There is an extraordinary creative power to light, no matter real light or fictional, that we can all recognize be we students of quantum physics or mere observers of all the indirect effects and cosmetic wonders that light bestows on our senses. There is such painterly glory in dynamic light changes to a point where even the more ordinary and literally lack-luster is elevated to a state of brilliance.
Dawn’s just a heartbeat away
Hope’s just a sunrise away
[Fear not this Night - GW2]
The night becomes frightening and mysterious for darkness’ sake, that absence of light. A morning heralds a better day, a day of possibility and things to come. Light is the great revealer of our reality but it is also constant interpretation and therefore it is poetry. There may be nothing new under the sun but neither is there ever the same.
24-hour cycles or multiple mini-days
One of the biggest concerns for MMO players has always been server-time versus artificial days or WoW’s 24-hour cycle versus all games that will allow a full run multiple times during a real-world day. There are many who dislike the classic WoW mechanic for understandable reasons:
I played an MMO where it followed the 24 hour cycle and I was kinda bummed because I’d always play at the same time every day, and it was ALWAYS night time on the server. The world was always dark and I rarely got to ever see daylight.
If the day/night cycles could be offset by a few hours, it would ensure that everyone will experience all the different times of the day since most people tend to play at the same time everyday. [source]
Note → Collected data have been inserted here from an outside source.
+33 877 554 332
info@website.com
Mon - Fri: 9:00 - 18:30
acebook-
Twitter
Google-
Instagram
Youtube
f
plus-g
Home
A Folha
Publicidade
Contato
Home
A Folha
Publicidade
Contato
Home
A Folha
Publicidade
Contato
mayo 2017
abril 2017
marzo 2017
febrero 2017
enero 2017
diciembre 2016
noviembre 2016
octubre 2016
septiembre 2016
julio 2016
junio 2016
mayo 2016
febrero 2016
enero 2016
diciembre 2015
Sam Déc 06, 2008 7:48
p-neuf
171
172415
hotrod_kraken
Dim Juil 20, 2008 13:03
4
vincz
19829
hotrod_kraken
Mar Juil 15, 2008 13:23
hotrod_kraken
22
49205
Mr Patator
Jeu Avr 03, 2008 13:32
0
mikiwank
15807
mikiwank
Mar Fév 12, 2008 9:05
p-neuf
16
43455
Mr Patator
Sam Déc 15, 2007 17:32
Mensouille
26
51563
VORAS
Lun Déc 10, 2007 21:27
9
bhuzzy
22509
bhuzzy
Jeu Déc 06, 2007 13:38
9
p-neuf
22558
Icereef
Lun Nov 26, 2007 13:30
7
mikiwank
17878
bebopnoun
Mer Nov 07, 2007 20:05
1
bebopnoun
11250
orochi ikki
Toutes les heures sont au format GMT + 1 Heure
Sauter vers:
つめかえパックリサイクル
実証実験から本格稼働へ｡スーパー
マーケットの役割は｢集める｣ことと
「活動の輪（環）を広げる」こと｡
I remember the times in vanilla WoW when I was questing in Westfall and only ever experienced sunset, beautiful sunset, and then moonrise. While Westfall is a zone that has much to gain from the night’s black ink, I was taken aback when I visited during noon time for once several weeks later. So different was the atmosphere, so much more unnerving the shrill yellow all around. For other zones however, the night becomes an obstacle and players weary of hunting and questing for hidden objects that time of the day. They’ll take prolonged coffee breaks or re-schedule their ingame agenda entirely if they can.
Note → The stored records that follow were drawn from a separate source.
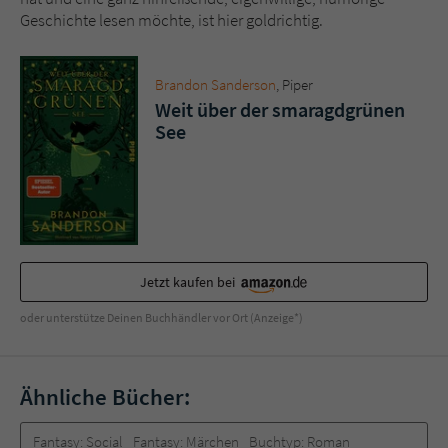
Geschichte lesen möchte, ist hier goldrichtig.
Brandon Sanderson
, Piper
Weit über der smaragdgrünen
See
Jetzt kaufen bei
oder unterstütze Deinen Buchhändler vor Ort (Anzeige*)
Ähnliche Bücher:
Fantasy:
Social
Fantasy:
Märchen
Buchtyp:
Roman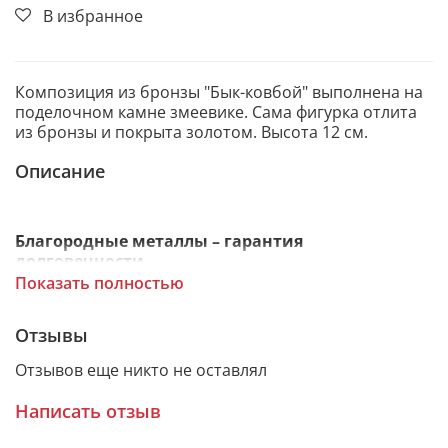
В избранное
Композиция из бронзы "Бык-ковбой" выполнена на
поделочном камне змеевике. Сама фигурка отлита
из бронзы и покрыта золотом. Высота 12 см.
Описание
Благородные металлы – гарантия
долговечности
Показать полностью
Сувенир изготовлен из бронзы и покрыт никелем и
Отзывы
золотом. Художественное литье делает статуэтку
Отзывов еще никто не оставлял
изящной и выразительной с икуссно
проработанными мелкими деталями.
Написать отзыв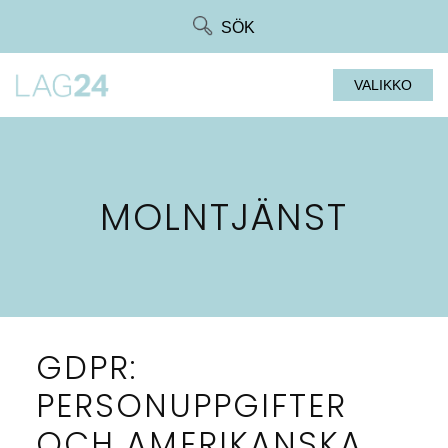
Siirry
SÖK
suoraan
sisältöön
VALIKKO
MOLNTJÄNST
GDPR:
PERSONUPPGIFTER
OCH AMERIKANSKA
I’m not sure personally which cycle I prefer the most. There’s a good argument pro multiple mini-days, at the same time I dislike MMOs that rush their cycles and rush transition phases especially. I am fine with several hours of night if only I get a properly long and developed sunrise phase in return. I am weirded out when there’s a new nighttime every hour, a schedule that exhausted me quickly in Minecraft’s unmodded version. What day is too long and which night long enough? It’s a tricky balance and yet a discussion worth having. Light is ultimately a very important factor to our overall gametime and gameplay experience as well as greater immersion (for us explorers and suckers of the second home). I’ll happily take tricky, prolonged nights over none at all and bear a toxic afternoon sun for a chance of sunset.
Thanks John for inspiring this post today. It was the waning light outside my window that told me it was time to publish and get on my way home.